My fellow history major, John Crum, had been studying old maps of Rockbridge and Botetourt counties for a project, and had run across some of the oldest maps of the counties. He’d noted the unusual names on a map from the second half of the 18th century.
“That’s fascinating – what a strange name! It’s really called that?”
“Well, yes, it is.”
“Why?”
There was no hesitation before I quipped, “Because apparently it’s hell to climb.”
The response was one that I’d been taught from asking the question myself. Ask any resident of Buchanan or Botetourt County, and they’ll probably answer the same. John had a good laugh over it, and we moved on to another topic.
But the question has been lingering in my mind since then.

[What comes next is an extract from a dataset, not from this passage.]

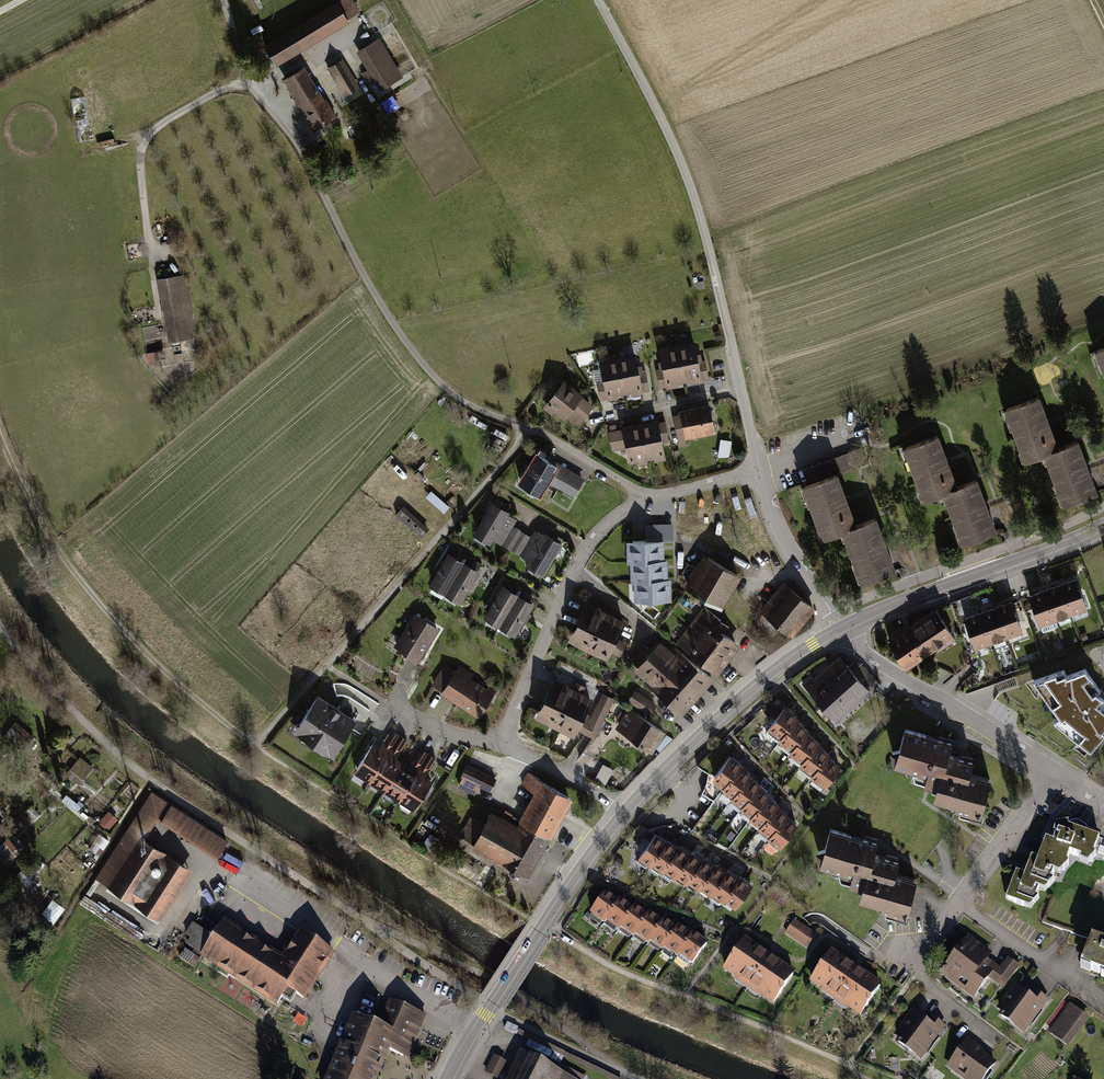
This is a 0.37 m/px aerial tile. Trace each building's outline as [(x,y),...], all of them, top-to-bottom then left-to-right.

The answer I gave almost seemed too simple. Why is Purgatory Mountain actually named Purgatory?
So I did a little research.
The map that my classmate probably saw was one created by Joshua Fry and Peter Jefferson, father of Thomas Jefferson. In 1750 the acting governor of Virginia, Lewis Burwell, commissioned Fry and Jefferson to create a map of the Shenandoah region of Virginia.
This was no easy task – up until that point, the mountainous region had been largely untouched. There were no roads or easy paths to take through the mountains. One of the men accompanying this journey, Thomas Lewis, wrote in his journal that “it was with the greatest Difficulty we Could get along – the mountains being prodigiously full of fallen Timber & Ivey as thick as it could grow, so interwoven that horse or man Could hardly force his way through it.”
That sounded a little bit familiar.
Lewis’ journal goes on to describe more of the details of their journey. He writes about a place “where we Could not find a plain Big enough for one man to Lye on. No fire wood Except green or Roten Spruce pine no place for our horses to feed.”
The place sounded awful.
Finally, Lewis tells his readers the crucial piece of information that I had been looking for. He says that, in this place, the surveyors were so “often in the outmoust Danger this tirable place was Calld Purgatory.”
It seems like oral history hasn’t failed us yet.